- PASSAGE PROVIDED:
============================================================
|
Страница 1 из 3 
The Date dimension is a well known construct in general data warehousing. In many cases, the data for a date dimension is generated using a database stored procedure or shell-script. Another approach to obtain the data for a date dimension is to generate it using an ETL tool like Pentaho Data Integration, a.k.a. Kettle. I think this approach makes sense for a number of reasons: - When you tend to use a particular ETL tool, you will be able to reuse the date dimension generator over an over, and on different database platforms.
- You won’t need special database privileges beyond the ones you need already. Privileges for creating tables and to perform DML will usually be available, whereas you might need to convince a DBA that you require extra privileges to create and execute stored procedures.
============================================================
- SUPPLIED INFORMATION:
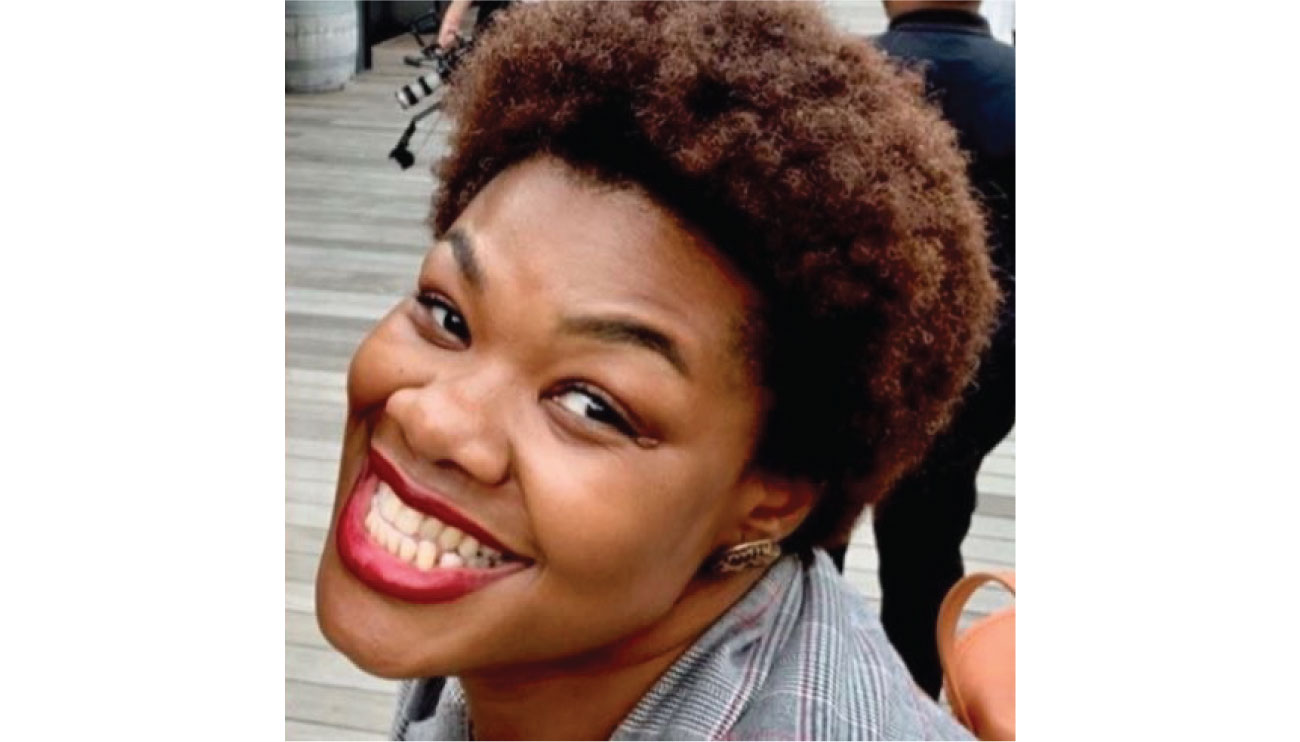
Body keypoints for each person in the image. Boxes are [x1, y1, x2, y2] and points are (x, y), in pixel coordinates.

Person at [314, 2, 999, 738]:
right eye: (448, 316)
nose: (432, 417)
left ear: (771, 497)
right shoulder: (523, 608)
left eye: (591, 405)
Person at [828, 0, 1016, 701]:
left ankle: (816, 684)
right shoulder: (1024, 82)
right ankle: (907, 705)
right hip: (981, 369)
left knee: (817, 540)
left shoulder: (847, 81)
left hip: (848, 359)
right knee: (927, 546)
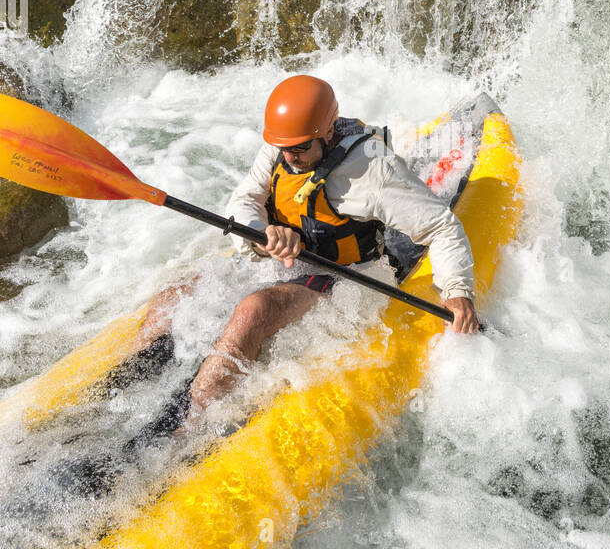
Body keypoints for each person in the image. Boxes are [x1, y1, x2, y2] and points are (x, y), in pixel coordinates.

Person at [138, 75, 479, 427]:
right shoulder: (285, 142)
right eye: (283, 146)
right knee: (173, 291)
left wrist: (457, 292)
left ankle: (180, 428)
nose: (289, 155)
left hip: (345, 277)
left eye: (299, 148)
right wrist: (261, 234)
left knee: (253, 311)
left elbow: (442, 226)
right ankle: (129, 375)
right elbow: (244, 200)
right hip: (283, 263)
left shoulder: (372, 171)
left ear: (327, 133)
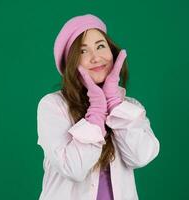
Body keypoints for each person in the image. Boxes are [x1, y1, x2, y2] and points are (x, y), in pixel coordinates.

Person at [36, 13, 160, 200]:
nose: (96, 58)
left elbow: (140, 156)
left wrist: (114, 105)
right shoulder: (53, 106)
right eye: (83, 51)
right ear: (71, 63)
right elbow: (73, 168)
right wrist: (96, 113)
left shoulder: (129, 107)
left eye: (100, 46)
============================================================
- YOUR OBJECTIVE: Update the date dimension passage from "- You won’t" up to and including "execute stored procedures.", changing "DBA" to "database administrator".

- ANSWER SECTION:
- You won’t need special database privileges beyond the ones you need already. Privileges for creating tables and to perform DML will usually be available, whereas you might need to convince a database administrator that you require extra privileges to create and execute stored procedures.